"Not everyone is going to connect with your work, and you should never expect them to. That’s not failure. That’s just the nature of making something real."
How do you choose the colours for your designs?
I don’t. They choose me. If you’re quiet enough, you’ll feel them.
How do you handle criticism of your designs?
Sometimes criticism is a good thing. It means you’re catching people’s attention. Not everyone is going to connect with your work, and you should never expect them to. That’s not failure. That’s just the nature of making something real
How important is sustainability in your designs?
We don’t believe in mass production. We believe in slow fashion, in honouring the hands that crafted each piece. The world moves too fast and thinks too much about profit, and not enough about the time and care it takes to bring something truly beautiful to life.
How did you become interested in fashion design?
Growing up Indian exposed me to techniques, fabrics and craft traditions that most of the world has never encountered. Living in Australia gave me an understanding of universal taste. I saw the gap between the two clearly — India’s design philosophy is extraordinary, but it hadn’t translated to a global audience. That felt like unfinished business.

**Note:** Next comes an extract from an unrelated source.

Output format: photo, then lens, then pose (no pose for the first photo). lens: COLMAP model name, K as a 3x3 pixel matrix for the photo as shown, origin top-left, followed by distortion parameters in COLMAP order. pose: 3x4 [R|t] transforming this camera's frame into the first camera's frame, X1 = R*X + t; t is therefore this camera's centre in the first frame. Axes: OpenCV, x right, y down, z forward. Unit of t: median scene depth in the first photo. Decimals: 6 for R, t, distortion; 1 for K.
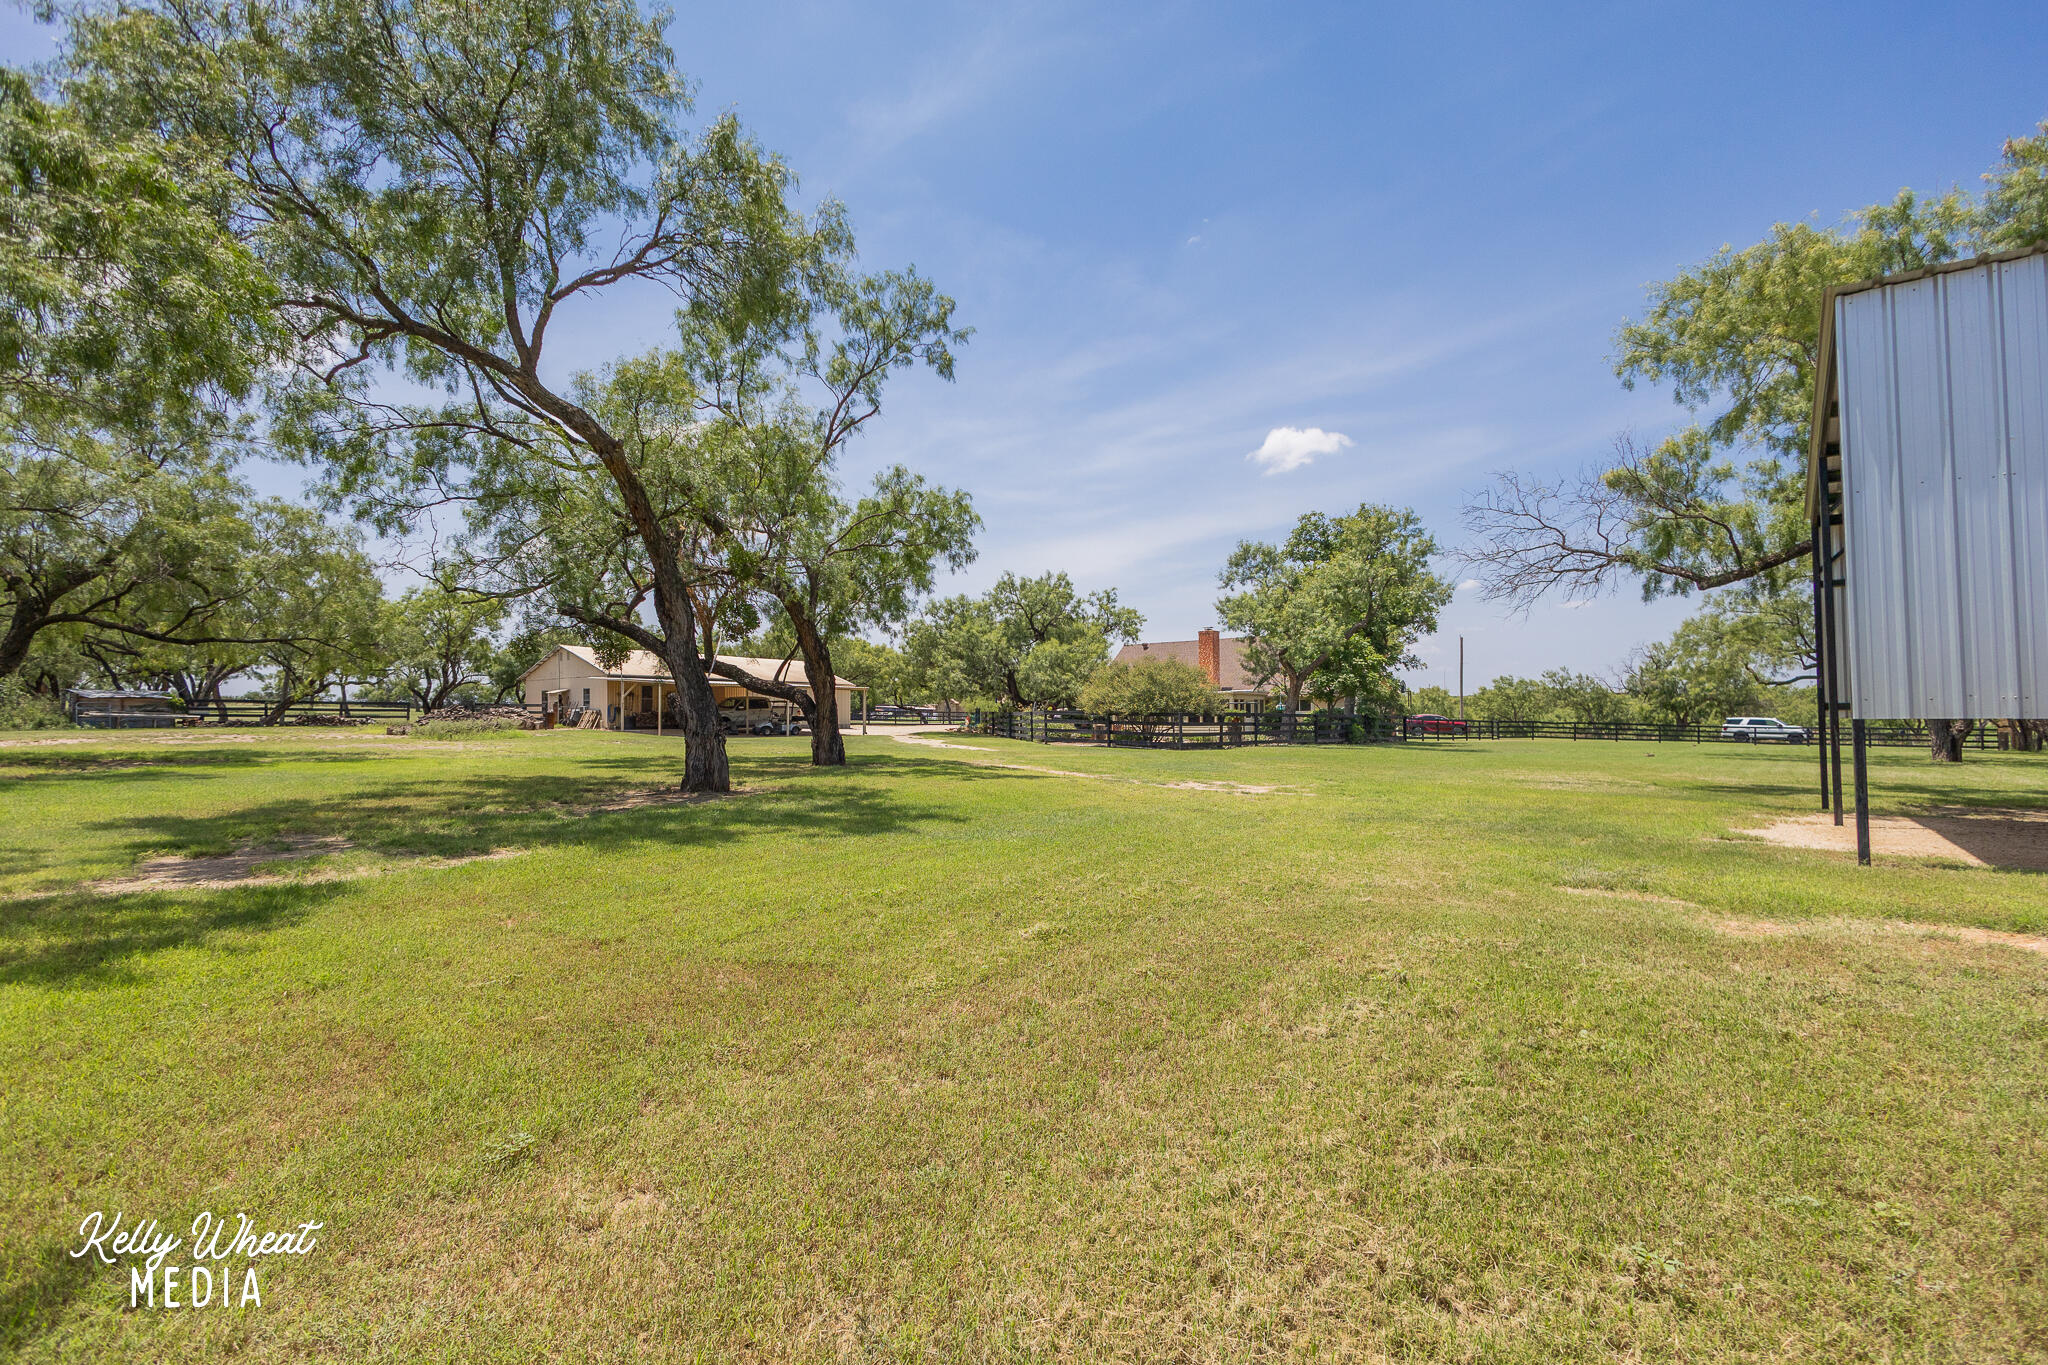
lens RADIAL K [[948.4, 0, 1017.6], [0, 948.4, 679.6], [0, 0, 1]] dist [-0.003383, 0.000519]
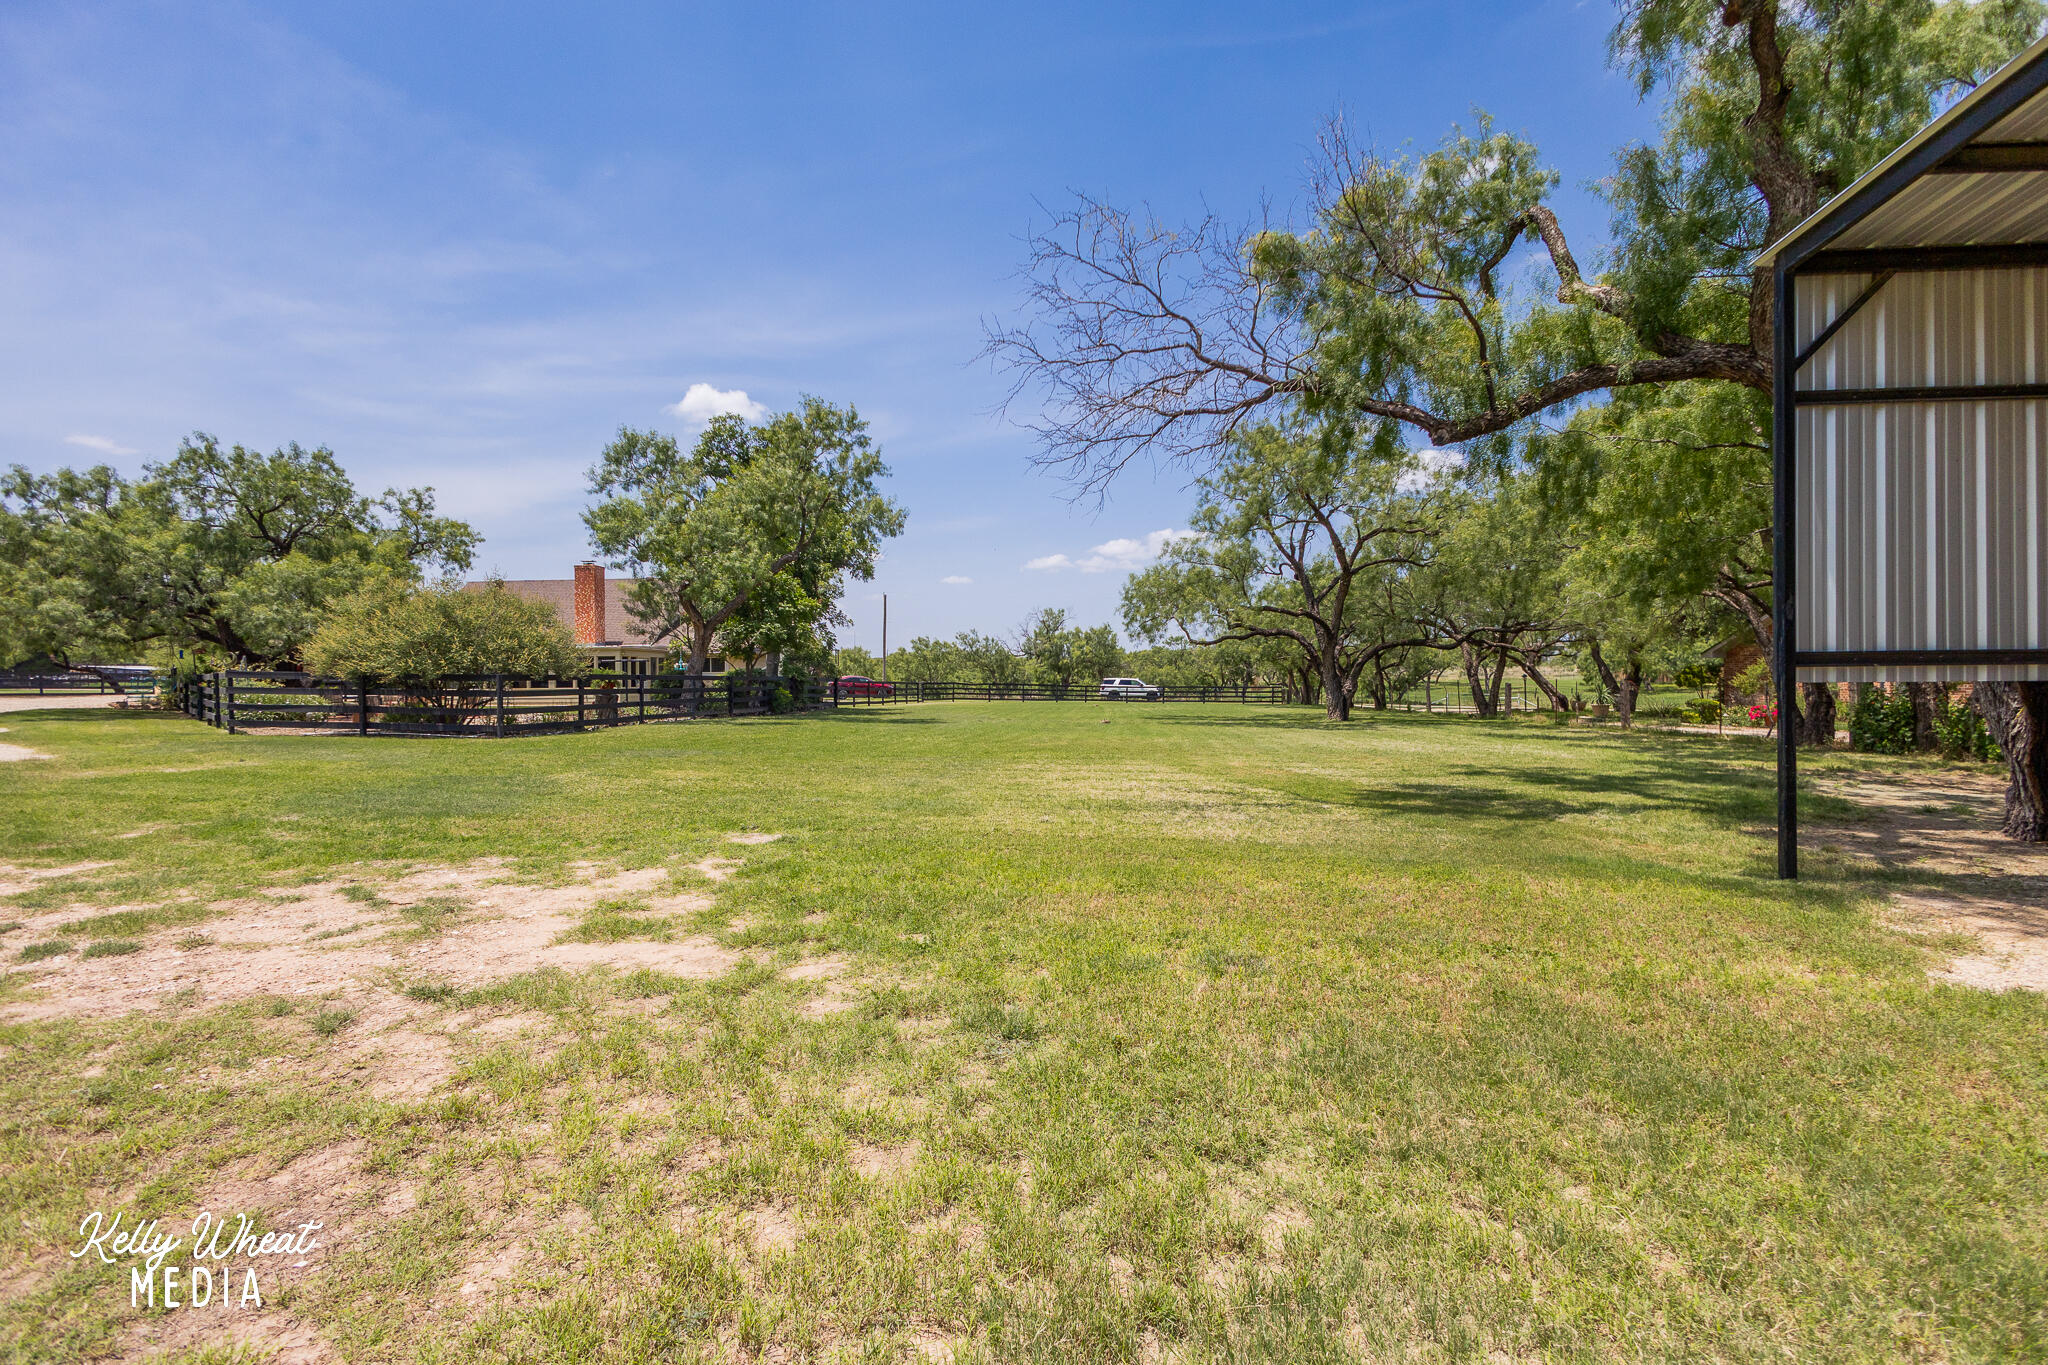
lens RADIAL K [[948.4, 0, 1019.6], [0, 948.4, 677.3], [0, 0, 1]] dist [-0.003383, 0.000519]
pose [[0.826567, -0.003653, 0.562827, 0.080089], [-0.017737, 0.999313, 0.032535, 0.008561], [-0.562559, -0.036875, 0.825934, 0.246343]]
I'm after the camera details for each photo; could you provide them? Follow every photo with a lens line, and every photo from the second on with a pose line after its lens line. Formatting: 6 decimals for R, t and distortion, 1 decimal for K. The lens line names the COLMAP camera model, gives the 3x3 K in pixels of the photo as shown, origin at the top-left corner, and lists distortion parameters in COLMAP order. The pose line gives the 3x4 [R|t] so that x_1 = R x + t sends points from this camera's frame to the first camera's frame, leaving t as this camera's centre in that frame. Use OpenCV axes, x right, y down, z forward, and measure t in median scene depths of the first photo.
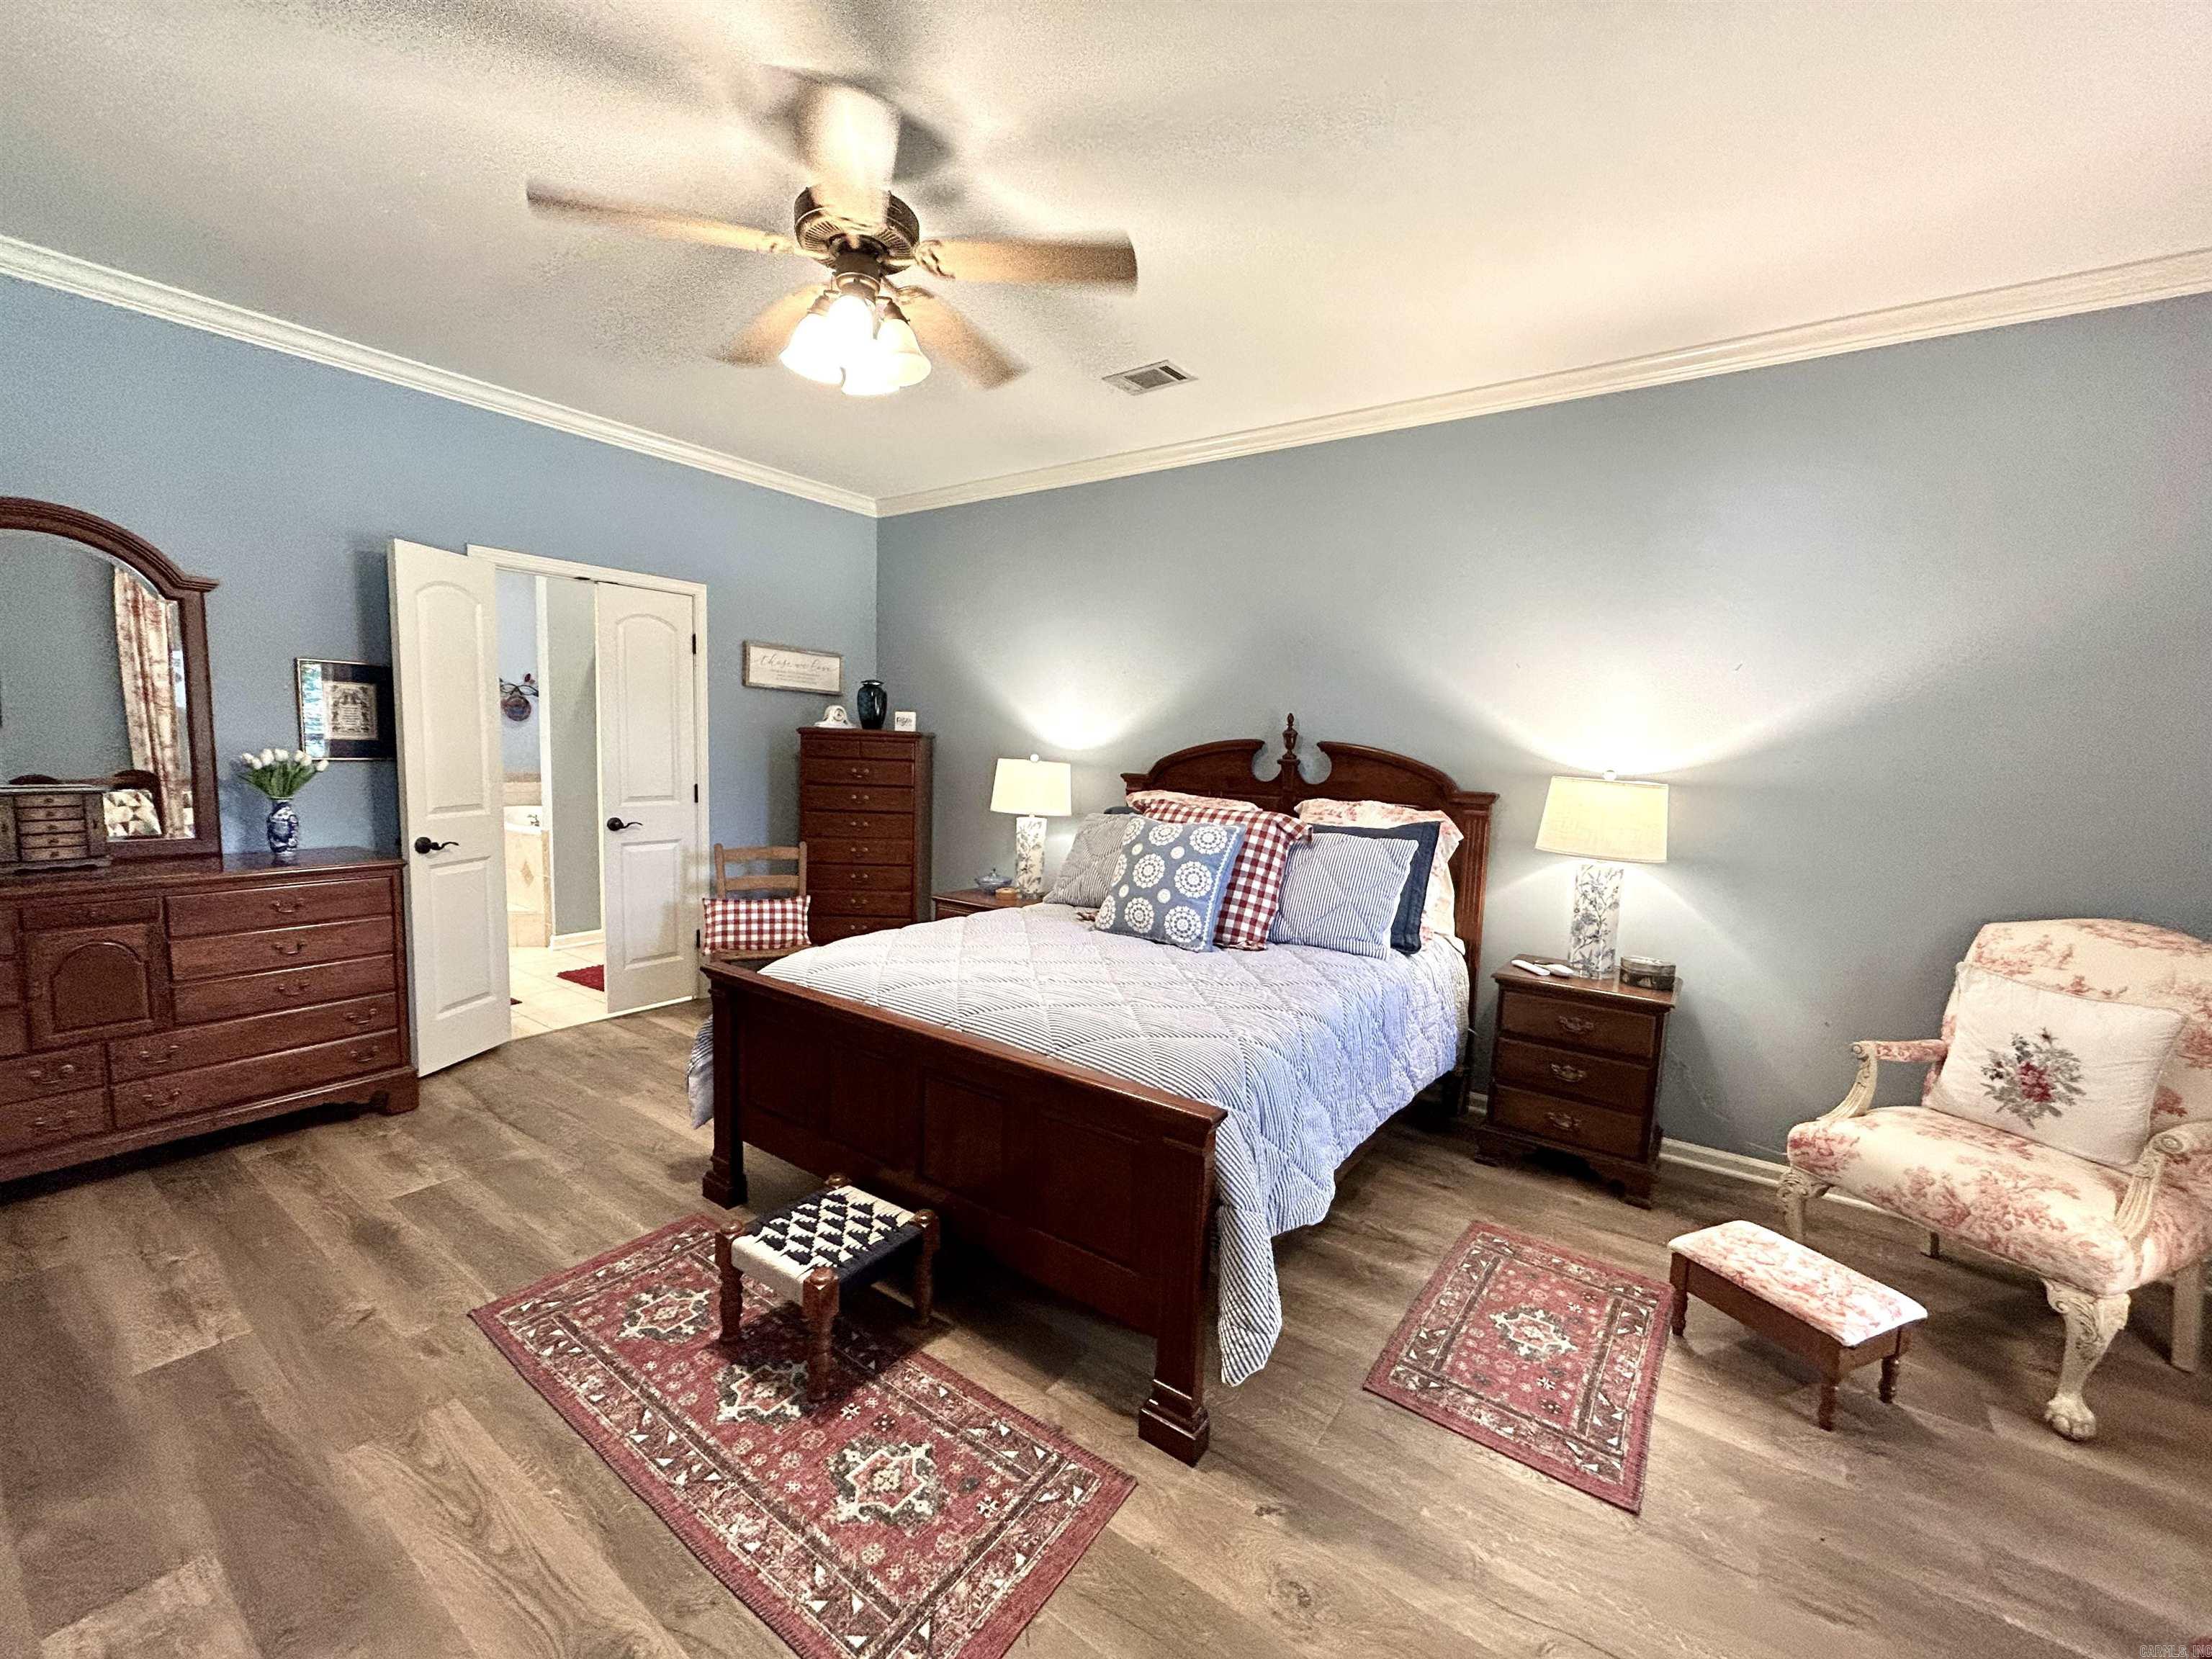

How do you see the future of fashion?
For too long the conversation has been dominated by the same four fashion capitals while entire design traditions from India, Japan, Africa and Persia have gone largely unseen. That’s beginning to shift. The brands and communities that have been overlooked are finding their own platforms and audiences. That’s where the most interesting work is happening right now. International Appeal exists in that space.